- [RECORDS FOR PROCESSING]:
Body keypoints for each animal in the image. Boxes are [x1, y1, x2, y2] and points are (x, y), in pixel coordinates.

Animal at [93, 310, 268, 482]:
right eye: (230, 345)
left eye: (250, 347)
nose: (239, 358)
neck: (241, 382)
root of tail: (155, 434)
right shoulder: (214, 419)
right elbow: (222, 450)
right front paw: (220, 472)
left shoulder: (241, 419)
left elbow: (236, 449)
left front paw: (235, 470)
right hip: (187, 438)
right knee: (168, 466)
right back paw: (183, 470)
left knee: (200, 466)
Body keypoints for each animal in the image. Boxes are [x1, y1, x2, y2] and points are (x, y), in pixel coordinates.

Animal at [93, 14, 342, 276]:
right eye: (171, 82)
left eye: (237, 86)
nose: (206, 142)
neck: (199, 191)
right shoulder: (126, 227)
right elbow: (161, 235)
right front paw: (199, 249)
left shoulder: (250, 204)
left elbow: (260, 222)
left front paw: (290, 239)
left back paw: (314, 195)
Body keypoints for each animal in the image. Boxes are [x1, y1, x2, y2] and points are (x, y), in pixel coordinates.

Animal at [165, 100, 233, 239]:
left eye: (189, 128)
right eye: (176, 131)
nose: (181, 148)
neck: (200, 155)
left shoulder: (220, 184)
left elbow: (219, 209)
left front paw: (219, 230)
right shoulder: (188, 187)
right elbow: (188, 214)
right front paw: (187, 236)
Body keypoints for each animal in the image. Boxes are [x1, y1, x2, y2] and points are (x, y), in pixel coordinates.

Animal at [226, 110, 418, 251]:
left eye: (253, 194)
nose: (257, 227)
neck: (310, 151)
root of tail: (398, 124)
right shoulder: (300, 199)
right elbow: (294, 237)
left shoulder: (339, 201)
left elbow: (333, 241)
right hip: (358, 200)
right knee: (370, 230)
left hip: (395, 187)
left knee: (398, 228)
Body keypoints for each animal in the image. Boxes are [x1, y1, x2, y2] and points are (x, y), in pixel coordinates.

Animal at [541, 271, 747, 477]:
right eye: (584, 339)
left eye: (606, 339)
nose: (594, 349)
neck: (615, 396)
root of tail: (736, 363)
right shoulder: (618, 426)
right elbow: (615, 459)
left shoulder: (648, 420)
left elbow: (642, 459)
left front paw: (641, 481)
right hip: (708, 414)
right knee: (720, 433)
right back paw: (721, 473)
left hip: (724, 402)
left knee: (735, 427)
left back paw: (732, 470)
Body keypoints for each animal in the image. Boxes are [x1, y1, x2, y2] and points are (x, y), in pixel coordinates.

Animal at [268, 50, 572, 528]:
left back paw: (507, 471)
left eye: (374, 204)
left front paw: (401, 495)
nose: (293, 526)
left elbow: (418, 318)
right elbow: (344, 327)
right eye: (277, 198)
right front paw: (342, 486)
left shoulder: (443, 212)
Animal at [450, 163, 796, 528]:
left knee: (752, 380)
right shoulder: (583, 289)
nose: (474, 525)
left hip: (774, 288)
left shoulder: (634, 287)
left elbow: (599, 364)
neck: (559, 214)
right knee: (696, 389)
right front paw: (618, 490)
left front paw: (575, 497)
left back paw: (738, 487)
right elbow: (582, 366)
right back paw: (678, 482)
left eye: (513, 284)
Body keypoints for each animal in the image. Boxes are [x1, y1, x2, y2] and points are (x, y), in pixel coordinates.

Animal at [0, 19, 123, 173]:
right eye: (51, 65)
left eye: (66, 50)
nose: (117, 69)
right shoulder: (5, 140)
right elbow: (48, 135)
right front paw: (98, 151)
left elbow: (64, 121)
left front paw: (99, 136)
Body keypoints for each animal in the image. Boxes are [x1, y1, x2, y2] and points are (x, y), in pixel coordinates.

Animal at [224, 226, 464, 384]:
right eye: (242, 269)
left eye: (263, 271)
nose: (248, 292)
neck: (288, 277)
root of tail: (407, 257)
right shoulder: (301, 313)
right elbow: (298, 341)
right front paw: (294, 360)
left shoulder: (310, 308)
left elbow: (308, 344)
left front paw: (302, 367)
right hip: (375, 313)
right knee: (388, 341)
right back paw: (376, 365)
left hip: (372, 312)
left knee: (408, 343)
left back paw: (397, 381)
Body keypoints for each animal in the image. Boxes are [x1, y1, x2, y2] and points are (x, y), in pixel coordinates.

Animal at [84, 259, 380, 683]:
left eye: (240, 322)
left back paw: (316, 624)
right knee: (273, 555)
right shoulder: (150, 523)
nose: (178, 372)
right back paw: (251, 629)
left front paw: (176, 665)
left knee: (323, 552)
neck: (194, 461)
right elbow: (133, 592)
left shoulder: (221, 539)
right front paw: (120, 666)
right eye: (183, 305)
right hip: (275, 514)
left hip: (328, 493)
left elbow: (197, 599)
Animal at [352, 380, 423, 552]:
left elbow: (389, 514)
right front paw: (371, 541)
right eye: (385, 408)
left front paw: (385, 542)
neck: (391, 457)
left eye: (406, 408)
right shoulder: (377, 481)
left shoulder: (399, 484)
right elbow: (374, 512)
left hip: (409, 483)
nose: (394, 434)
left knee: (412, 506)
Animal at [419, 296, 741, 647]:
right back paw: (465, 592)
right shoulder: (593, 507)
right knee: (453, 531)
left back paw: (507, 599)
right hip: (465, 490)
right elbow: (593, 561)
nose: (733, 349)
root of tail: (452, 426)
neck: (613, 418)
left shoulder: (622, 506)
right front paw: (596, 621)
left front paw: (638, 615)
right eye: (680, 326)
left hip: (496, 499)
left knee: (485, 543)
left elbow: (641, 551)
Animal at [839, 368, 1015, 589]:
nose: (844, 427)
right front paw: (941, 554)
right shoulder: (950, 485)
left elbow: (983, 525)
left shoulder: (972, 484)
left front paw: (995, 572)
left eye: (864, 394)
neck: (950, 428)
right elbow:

- [WHAT YOU ARE ASKED TO DO]: Repeat every record, exactly as written.

- [TASK ANSWER]:
Body keypoints for each animal in the image. Boxes are [x1, y1, x2, y2] and points are (x, y), in pixel coordinates.

Animal at [93, 310, 268, 482]:
right eye: (230, 345)
left eye: (250, 347)
nose: (239, 358)
neck: (241, 382)
root of tail: (155, 434)
right shoulder: (214, 419)
right elbow: (222, 450)
right front paw: (220, 472)
left shoulder: (241, 419)
left elbow: (236, 449)
left front paw: (235, 470)
right hip: (187, 438)
right knee: (168, 466)
right back paw: (183, 470)
left knee: (200, 466)
Body keypoints for each animal in the image. Boxes are [x1, y1, x2, y2] and points are (x, y), in pixel coordinates.

Animal at [93, 14, 342, 276]:
right eye: (171, 82)
left eye: (237, 86)
nose: (206, 142)
neck: (199, 191)
right shoulder: (126, 227)
right elbow: (161, 235)
right front paw: (199, 249)
left shoulder: (250, 204)
left elbow: (260, 222)
left front paw: (290, 239)
left back paw: (314, 195)
Body keypoints for each animal in the image. Boxes are [x1, y1, x2, y2] and points are (x, y), in pixel coordinates.

Animal at [165, 100, 233, 239]:
left eye: (189, 128)
right eye: (176, 131)
nose: (181, 148)
neck: (200, 155)
left shoulder: (220, 184)
left elbow: (219, 209)
left front paw: (219, 230)
right shoulder: (188, 187)
right elbow: (188, 214)
right front paw: (187, 236)
Body keypoints for each animal in the image. Boxes are [x1, y1, x2, y2] and points are (x, y), in pixel coordinates.

Animal at [226, 110, 418, 251]:
left eye: (253, 194)
nose: (257, 227)
neck: (310, 151)
root of tail: (398, 124)
right shoulder: (300, 199)
right elbow: (294, 237)
left shoulder: (339, 201)
left elbow: (333, 241)
right hip: (358, 200)
right knee: (370, 230)
left hip: (395, 187)
left knee: (398, 228)
Body keypoints for each animal in the image. Boxes are [x1, y1, x2, y2] and points are (x, y), in pixel coordinates.

Animal at [541, 271, 747, 477]:
right eye: (584, 339)
left eye: (606, 339)
nose: (594, 349)
neck: (615, 396)
root of tail: (736, 363)
right shoulder: (618, 426)
right elbow: (615, 459)
left shoulder: (648, 420)
left elbow: (642, 459)
left front paw: (641, 481)
right hip: (708, 414)
right knee: (720, 433)
right back paw: (721, 473)
left hip: (724, 402)
left knee: (735, 427)
left back paw: (732, 470)
Body keypoints for each animal in the image. Boxes are [x1, y1, x2, y2] and points are (x, y), in pixel coordinates.

Animal at [268, 50, 572, 528]:
left back paw: (507, 471)
left eye: (374, 204)
left front paw: (401, 495)
nose: (293, 526)
left elbow: (418, 318)
right elbow: (344, 327)
right eye: (277, 198)
right front paw: (342, 486)
left shoulder: (443, 212)
Animal at [450, 163, 796, 528]:
left knee: (752, 380)
right shoulder: (583, 289)
nose: (474, 525)
left hip: (774, 288)
left shoulder: (634, 287)
left elbow: (599, 364)
neck: (559, 214)
right knee: (696, 389)
right front paw: (618, 490)
left front paw: (575, 497)
left back paw: (738, 487)
right elbow: (582, 366)
right back paw: (678, 482)
left eye: (513, 284)
Body keypoints for each animal in the image. Boxes are [x1, y1, x2, y2] and points are (x, y), in pixel coordinates.

Animal at [0, 19, 123, 173]:
right eye: (51, 65)
left eye: (66, 50)
nose: (117, 69)
right shoulder: (5, 140)
right elbow: (48, 135)
right front paw: (98, 151)
left elbow: (64, 121)
left front paw: (99, 136)
Body keypoints for each animal in the image. Boxes are [x1, y1, x2, y2] and points are (x, y), in pixel coordinates.

Animal at [224, 226, 464, 384]:
right eye: (242, 269)
left eye: (263, 271)
nose: (248, 292)
neck: (288, 277)
root of tail: (407, 257)
right shoulder: (301, 313)
right elbow: (298, 341)
right front paw: (294, 360)
left shoulder: (310, 308)
left elbow: (308, 344)
left front paw: (302, 367)
right hip: (375, 313)
right knee: (388, 341)
right back paw: (376, 365)
left hip: (372, 312)
left knee: (408, 343)
left back paw: (397, 381)
Body keypoints for each animal in the image. Boxes are [x1, y1, x2, y2] and points are (x, y), in pixel coordinates.

Animal at [84, 259, 380, 683]:
left eye: (240, 322)
left back paw: (316, 624)
right knee: (273, 555)
right shoulder: (150, 523)
nose: (178, 372)
right back paw: (251, 629)
left front paw: (176, 665)
left knee: (323, 552)
neck: (194, 461)
right elbow: (133, 592)
left shoulder: (221, 539)
right front paw: (120, 666)
right eye: (183, 305)
right hip: (275, 514)
left hip: (328, 493)
left elbow: (197, 599)
Animal at [352, 380, 423, 552]:
left elbow: (389, 514)
right front paw: (371, 541)
right eye: (385, 408)
left front paw: (385, 542)
neck: (391, 457)
left eye: (406, 408)
right shoulder: (377, 481)
left shoulder: (399, 484)
right elbow: (374, 512)
left hip: (409, 483)
nose: (394, 434)
left knee: (412, 506)
Animal at [419, 296, 741, 647]:
right back paw: (465, 592)
right shoulder: (593, 507)
right knee: (453, 531)
left back paw: (507, 599)
right hip: (465, 490)
right elbow: (593, 561)
nose: (733, 349)
root of tail: (452, 426)
neck: (613, 418)
left shoulder: (622, 506)
right front paw: (596, 621)
left front paw: (638, 615)
right eye: (680, 326)
left hip: (496, 499)
left knee: (485, 543)
left elbow: (641, 551)
Animal at [839, 368, 1015, 589]:
nose: (844, 427)
right front paw: (941, 554)
right shoulder: (950, 485)
left elbow: (983, 525)
left shoulder: (972, 484)
left front paw: (995, 572)
left eye: (864, 394)
neck: (950, 428)
right elbow:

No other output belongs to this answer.